/---
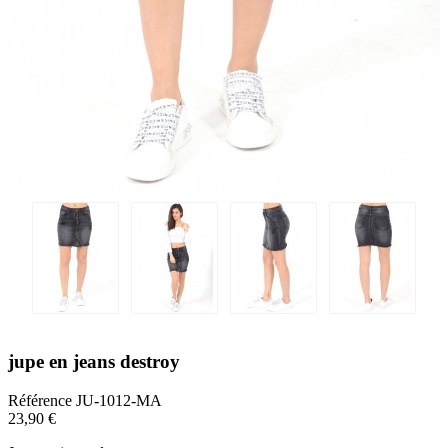
jupe en jeans destroy
Référence
JU-1012-MA
23,90 €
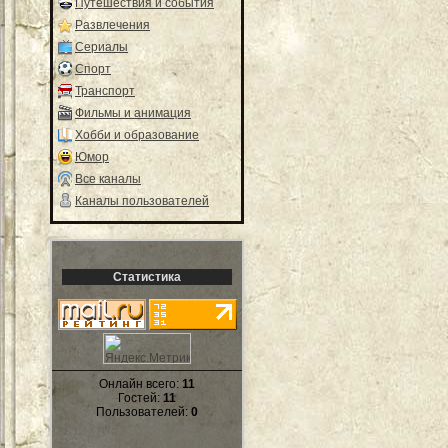
Путешествия и события
Развлечения
Сериалы
Спорт
Транспорт
Фильмы и анимация
Хобби и образование
Юмор
Все каналы
Каналы пользователей
Статистика
Онлайн всего:
11
Гостей:
11
Пользователей:
0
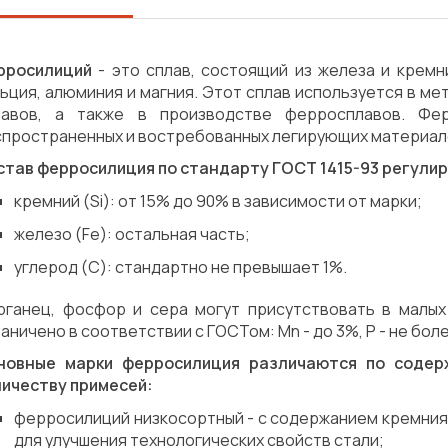
рросилиций
- это сплав, состоящий из железа и крем
ьция, алюминия и магния. Этот сплав используется в ме
лавов, а также в производстве ферросплавов. Фе
спространенных и востребованных легирующих материал
став ферросилиция по стандарту ГОСТ 1415-93 регули
кремний (Si): от 15% до 90% в зависимости от марки;
железо (Fe): остальная часть;
углерод (C): стандартно не превышает 1%.
рганец, фосфор и сера могут присутствовать в малых
аничено в соответствии с ГОСТом: Mn - до 3%, P - не более
новные марки ферросилиция различаются по содер
личеству примесей:
ферросилиций низкосортный - с содержанием кремния 
Сварка
Механическая обработка
для улучшения технологических свойств стали;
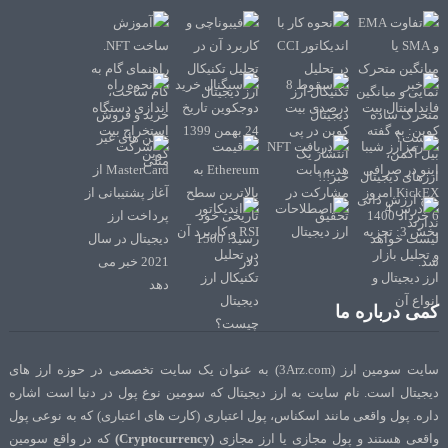
کمی درباره ما
سایت سومین ارز (3Arz.com) به عنوان یک سایت تخصصی در حوزه ارز های
دیجیتال است. نام سایت به ارز دیجیتال که سومین نوع پول در دنیا است اشاره
داره. پول واقعی مانند اسکناس، پول اعتباری (کارت های اعتباری) که به نوعی پول
واقعی هستند و پول مجازی یا ارز مجازی
(Cryptocurrency)
که در واقع سومین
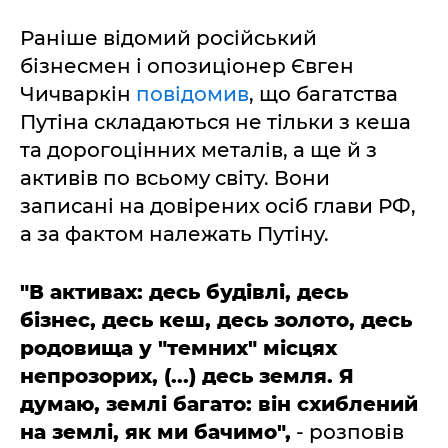
Раніше відомий російський
бізнесмен і опозиціонер Євген
Чичваркін
повідомив
, що багатства
Путіна складаються не тільки з кеша
та дорогоцінних металів, а ще й з
активів по всьому світу. Вони
записані на довірених осіб глави РФ,
а за фактом належать Путіну.
"В активах: десь будівлі, десь
бізнес, десь кеш, десь золото, десь
родовища у "темних" місцях
непрозорих, (...) десь земля. Я
думаю, землі багато: він схиблений
на землі, як ми бачимо",
- розповів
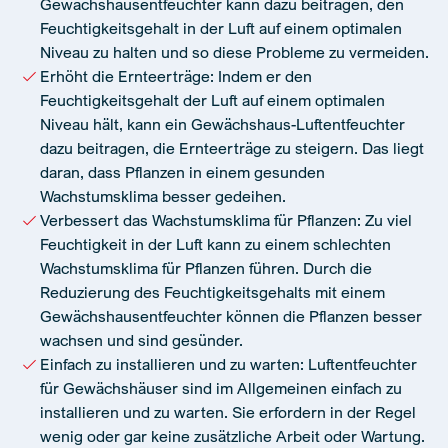
Gewächshausentfeuchter kann dazu beitragen, den
Feuchtigkeitsgehalt in der Luft auf einem optimalen
Niveau zu halten und so diese Probleme zu vermeiden.
Erhöht die Ernteerträge: Indem er den
Feuchtigkeitsgehalt der Luft auf einem optimalen
Niveau hält, kann ein Gewächshaus-Luftentfeuchter
dazu beitragen, die Ernteerträge zu steigern. Das liegt
daran, dass Pflanzen in einem gesunden
Wachstumsklima besser gedeihen.
Verbessert das Wachstumsklima für Pflanzen: Zu viel
Feuchtigkeit in der Luft kann zu einem schlechten
Wachstumsklima für Pflanzen führen. Durch die
Reduzierung des Feuchtigkeitsgehalts mit einem
Gewächshausentfeuchter können die Pflanzen besser
wachsen und sind gesünder.
Einfach zu installieren und zu warten: Luftentfeuchter
für Gewächshäuser sind im Allgemeinen einfach zu
installieren und zu warten. Sie erfordern in der Regel
wenig oder gar keine zusätzliche Arbeit oder Wartung.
\---
Reproduce word for word the lines starting at the one that contains "Gewächshausentfeuchter kann dazu" and ending at the one that contains "wachsen und sind gesünder.".

Gewächshausentfeuchter kann dazu beitragen, den
Feuchtigkeitsgehalt in der Luft auf einem optimalen
Niveau zu halten und so diese Probleme zu vermeiden.
Erhöht die Ernteerträge: Indem er den
Feuchtigkeitsgehalt der Luft auf einem optimalen
Niveau hält, kann ein Gewächshaus-Luftentfeuchter
dazu beitragen, die Ernteerträge zu steigern. Das liegt
daran, dass Pflanzen in einem gesunden
Wachstumsklima besser gedeihen.
Verbessert das Wachstumsklima für Pflanzen: Zu viel
Feuchtigkeit in der Luft kann zu einem schlechten
Wachstumsklima für Pflanzen führen. Durch die
Reduzierung des Feuchtigkeitsgehalts mit einem
Gewächshausentfeuchter können die Pflanzen besser
wachsen und sind gesünder.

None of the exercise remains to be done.